> _Task directions_:
Extract the records in full, leaving every picture out.

*** Opening of Dataset entries ***

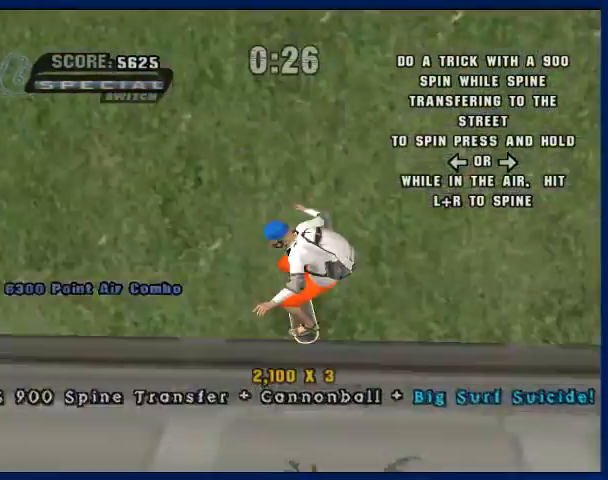
{"buttons": [], "left_stick": "center", "right_stick": "center", "events": [[100, "CROSS", "down"], [167, "CROSS", "up"], [267, "CROSS", "down"], [333, "CROSS", "up"], [433, "CROSS", "down"], [467, "CROSS", "up"]]}
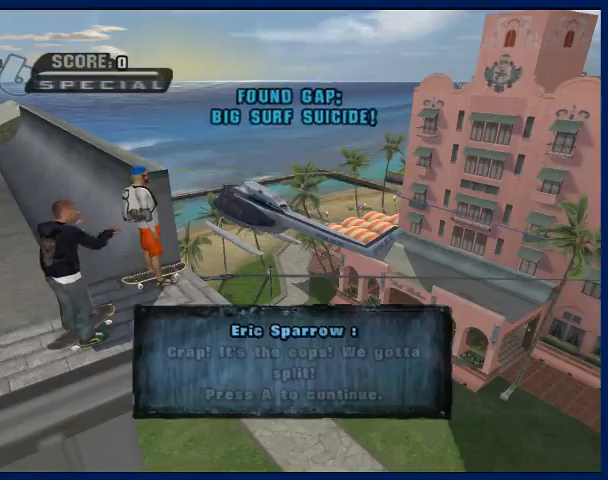
{"buttons": ["CROSS"], "left_stick": "center", "right_stick": "center", "events": [[33, "CROSS", "down"], [133, "CROSS", "up"], [200, "CROSS", "down"], [267, "CROSS", "up"], [333, "CROSS", "down"], [367, "CROSS", "up"], [400, "CROSS", "down"], [467, "CROSS", "up"], [500, "CROSS", "down"]]}
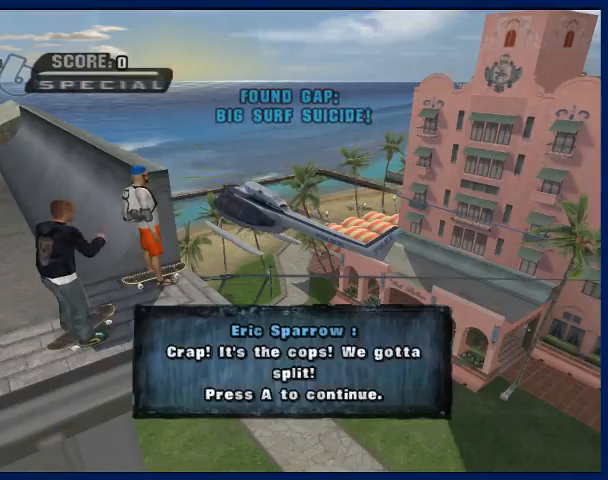
{"buttons": [], "left_stick": "center", "right_stick": "center", "events": [[133, "CROSS", "up"], [167, "CROSS", "down"], [200, "CROSS", "up"], [233, "CROSS", "down"], [267, "CROSS", "up"], [400, "CROSS", "down"], [433, "CROSS", "up"]]}
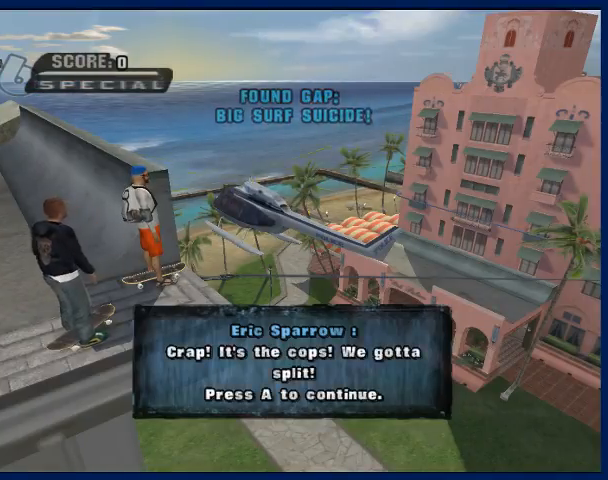
{"buttons": ["CROSS"], "left_stick": "center", "right_stick": "center", "events": [[33, "CROSS", "down"], [67, "CROSS", "up"], [167, "CROSS", "down"], [200, "CROSS", "up"], [233, "CROSS", "down"], [267, "CROSS", "up"], [333, "CROSS", "down"], [433, "CROSS", "up"], [500, "CROSS", "down"]]}
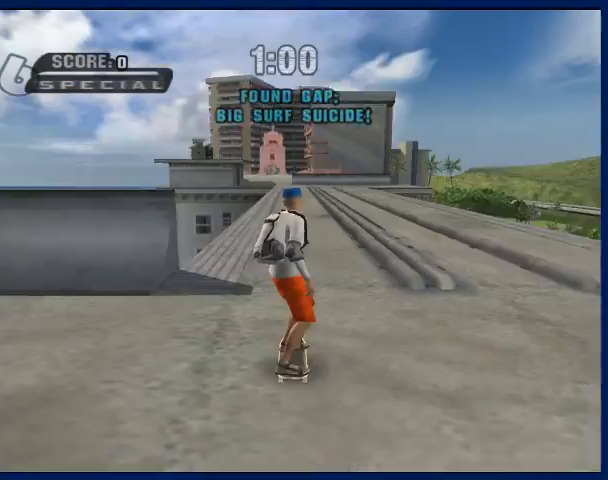
{"buttons": ["CROSS"], "left_stick": "up-left", "right_stick": "center", "events": [[467, "left_stick", "up-left"]]}
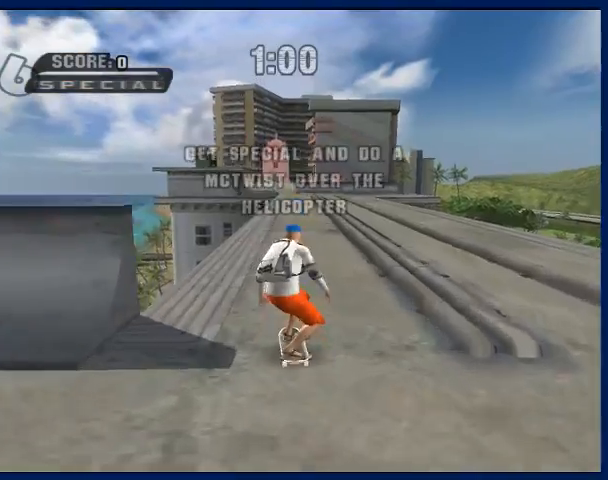
{"buttons": ["CROSS"], "left_stick": "up", "right_stick": "center", "events": [[67, "left_stick", "center"], [233, "left_stick", "up"], [333, "left_stick", "center"], [433, "left_stick", "up"]]}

*** Close of Dataset entries ***

> _Problem solution_:
{"buttons": [], "left_stick": "center", "right_stick": "center", "events": [[100, "CROSS", "down"], [167, "CROSS", "up"], [267, "CROSS", "down"], [333, "CROSS", "up"], [433, "CROSS", "down"], [467, "CROSS", "up"]]}
{"buttons": ["CROSS"], "left_stick": "center", "right_stick": "center", "events": [[33, "CROSS", "down"], [133, "CROSS", "up"], [200, "CROSS", "down"], [267, "CROSS", "up"], [333, "CROSS", "down"], [367, "CROSS", "up"], [400, "CROSS", "down"], [467, "CROSS", "up"], [500, "CROSS", "down"]]}
{"buttons": [], "left_stick": "center", "right_stick": "center", "events": [[133, "CROSS", "up"], [167, "CROSS", "down"], [200, "CROSS", "up"], [233, "CROSS", "down"], [267, "CROSS", "up"], [400, "CROSS", "down"], [433, "CROSS", "up"]]}
{"buttons": ["CROSS"], "left_stick": "center", "right_stick": "center", "events": [[33, "CROSS", "down"], [67, "CROSS", "up"], [167, "CROSS", "down"], [200, "CROSS", "up"], [233, "CROSS", "down"], [267, "CROSS", "up"], [333, "CROSS", "down"], [433, "CROSS", "up"], [500, "CROSS", "down"]]}
{"buttons": ["CROSS"], "left_stick": "up-left", "right_stick": "center", "events": [[467, "left_stick", "up-left"]]}
{"buttons": ["CROSS"], "left_stick": "up", "right_stick": "center", "events": [[67, "left_stick", "center"], [233, "left_stick", "up"], [333, "left_stick", "center"], [433, "left_stick", "up"]]}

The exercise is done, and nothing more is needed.